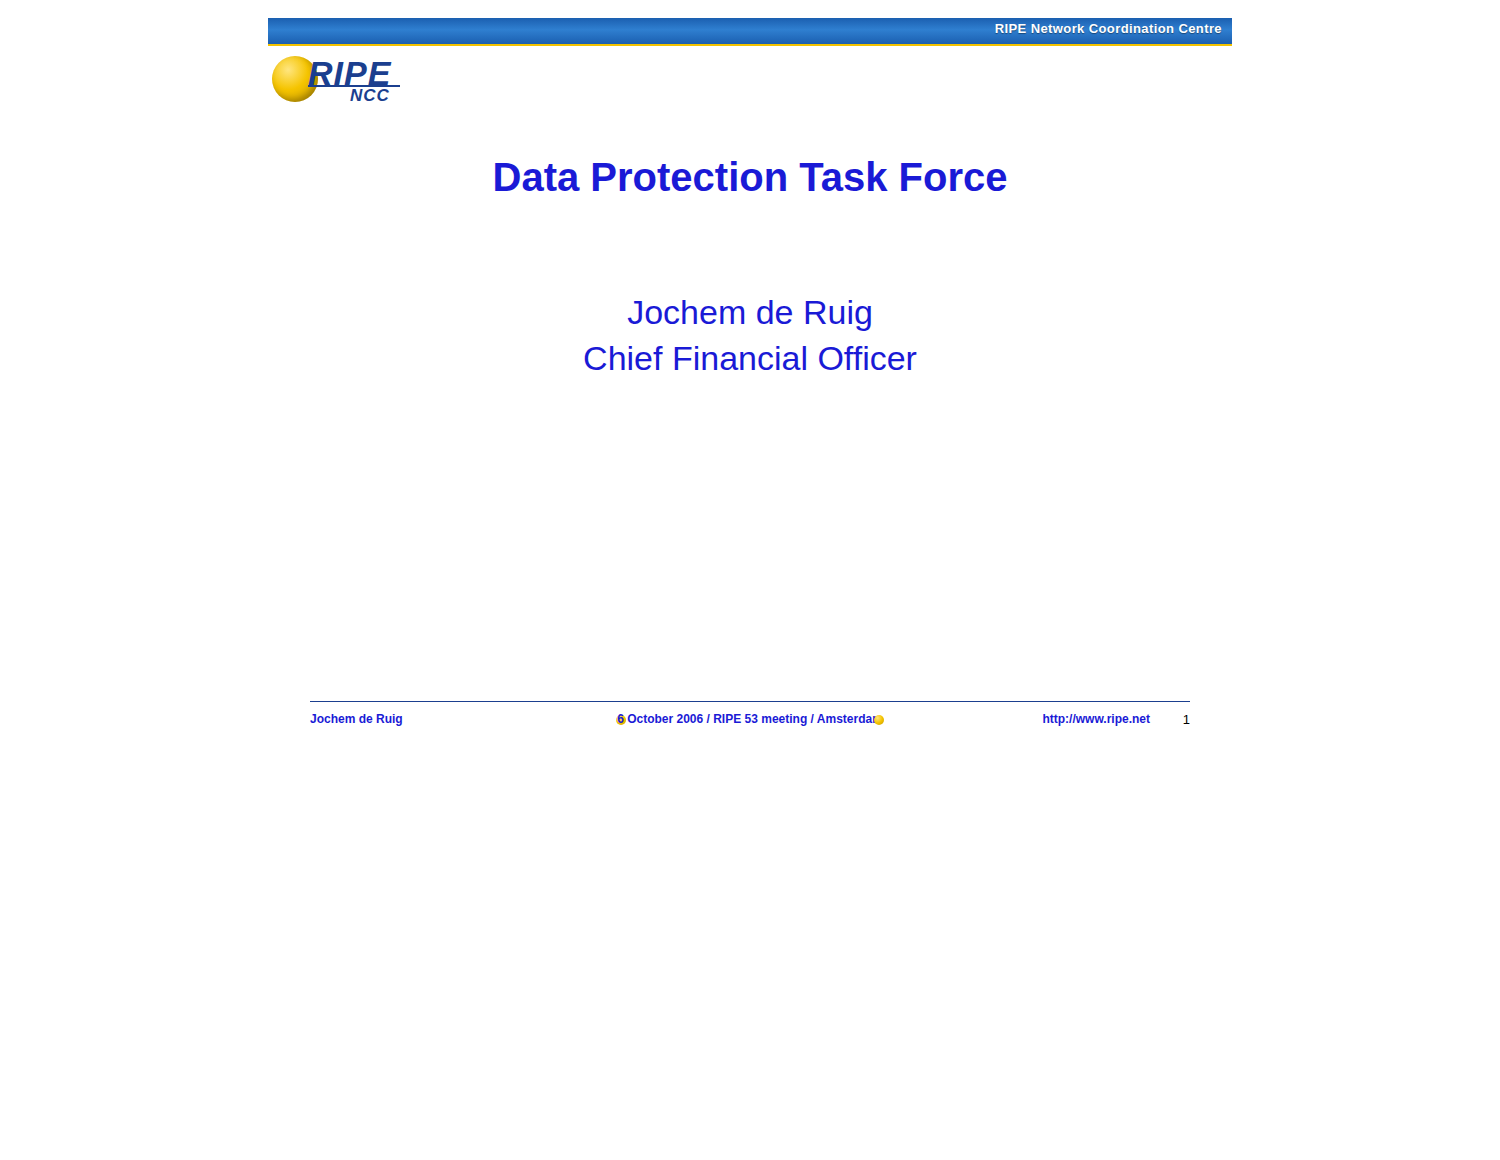RIPE Network Coordination Centre
RIPE
NCC
Data Protection Task Force
Jochem de Ruig
Chief Financial Officer
Jochem de Ruig 6 October 2006 / RIPE 53 meeting / Amsterdam http://www.ripe.net 1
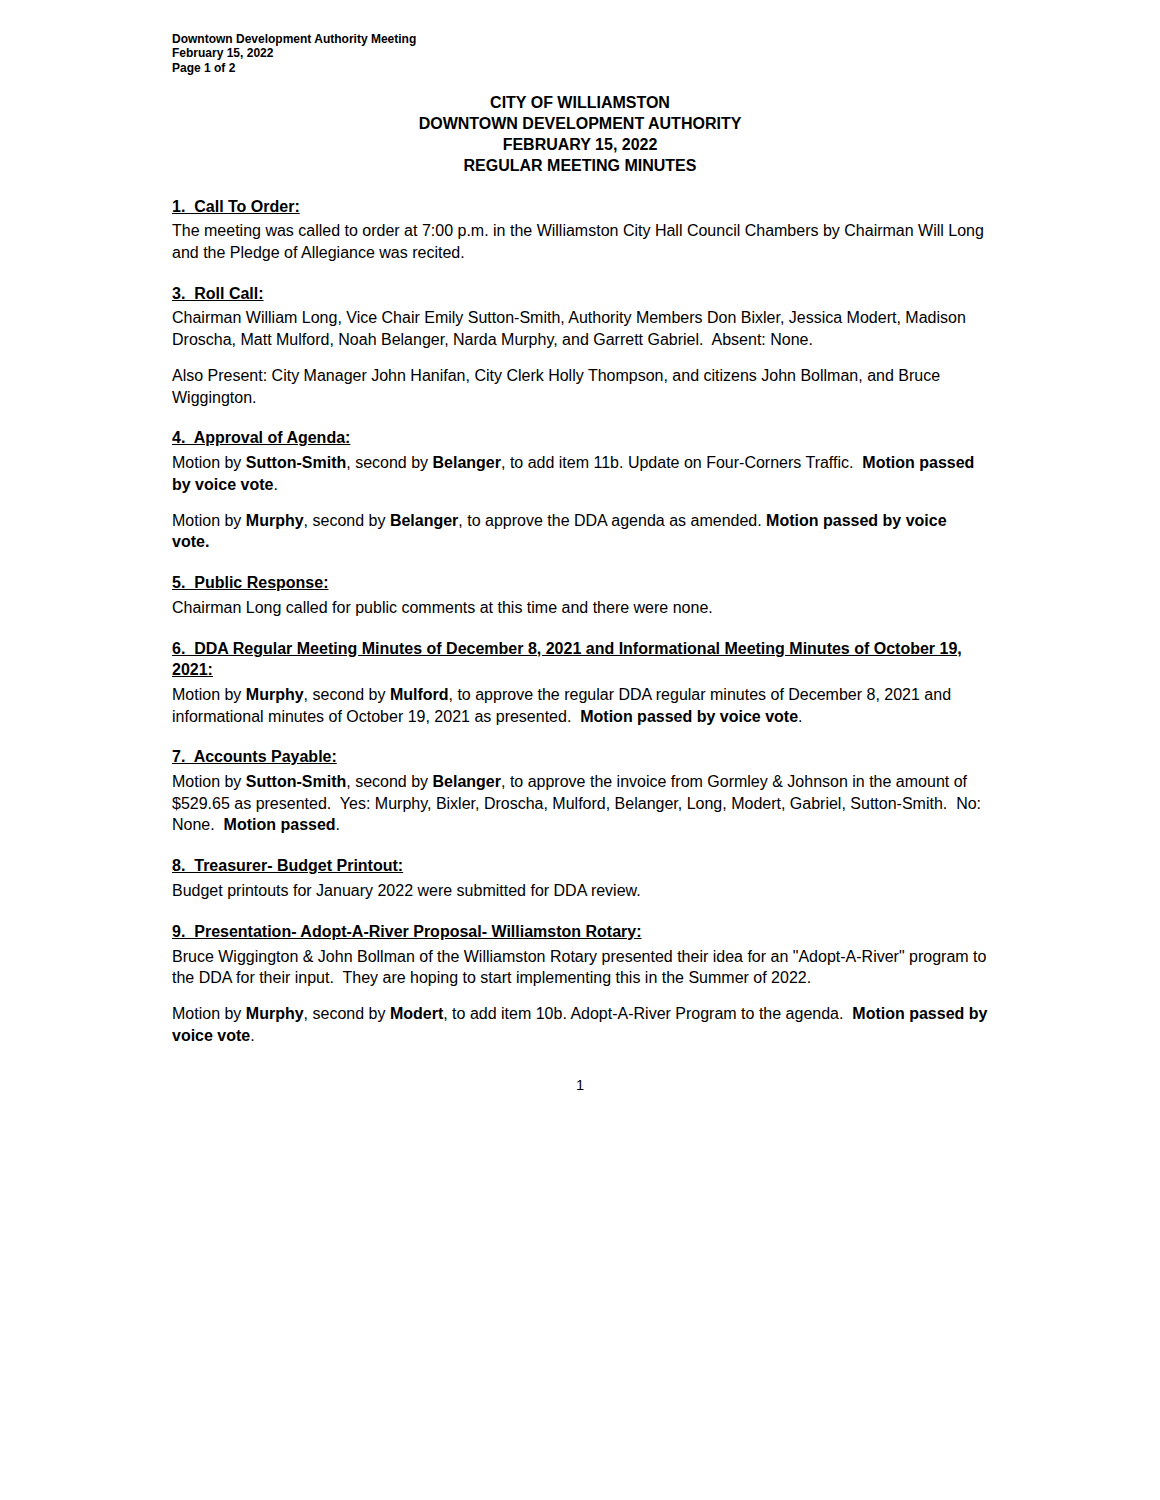Downtown Development Authority Meeting
February 15, 2022
Page 1 of 2
CITY OF WILLIAMSTON DOWNTOWN DEVELOPMENT AUTHORITY FEBRUARY 15, 2022 REGULAR MEETING MINUTES
1. Call To Order:
The meeting was called to order at 7:00 p.m. in the Williamston City Hall Council Chambers by Chairman Will Long and the Pledge of Allegiance was recited.
3. Roll Call:
Chairman William Long, Vice Chair Emily Sutton-Smith, Authority Members Don Bixler, Jessica Modert, Madison Droscha, Matt Mulford, Noah Belanger, Narda Murphy, and Garrett Gabriel. Absent: None.
Also Present: City Manager John Hanifan, City Clerk Holly Thompson, and citizens John Bollman, and Bruce Wiggington.
4. Approval of Agenda:
Motion by Sutton-Smith, second by Belanger, to add item 11b. Update on Four-Corners Traffic. Motion passed by voice vote.
Motion by Murphy, second by Belanger, to approve the DDA agenda as amended. Motion passed by voice vote.
5. Public Response:
Chairman Long called for public comments at this time and there were none.
6. DDA Regular Meeting Minutes of December 8, 2021 and Informational Meeting Minutes of October 19, 2021:
Motion by Murphy, second by Mulford, to approve the regular DDA regular minutes of December 8, 2021 and informational minutes of October 19, 2021 as presented. Motion passed by voice vote.
7. Accounts Payable:
Motion by Sutton-Smith, second by Belanger, to approve the invoice from Gormley & Johnson in the amount of $529.65 as presented. Yes: Murphy, Bixler, Droscha, Mulford, Belanger, Long, Modert, Gabriel, Sutton-Smith. No: None. Motion passed.
8. Treasurer- Budget Printout:
Budget printouts for January 2022 were submitted for DDA review.
9. Presentation- Adopt-A-River Proposal- Williamston Rotary:
Bruce Wiggington & John Bollman of the Williamston Rotary presented their idea for an "Adopt-A-River" program to the DDA for their input. They are hoping to start implementing this in the Summer of 2022.
Motion by Murphy, second by Modert, to add item 10b. Adopt-A-River Program to the agenda. Motion passed by voice vote.
1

- **PROBLEM DESCRIPTION**
Lines with the string "called": pick each one out of the material and return it.

- **RESULT OF THE TASK**
The meeting was called to order at 7:00 p.m. in the Williamston City Hall Council Chambers by Chairman Will Long and the Pledge of Allegiance was recited.
Chairman Long called for public comments at this time and there were none.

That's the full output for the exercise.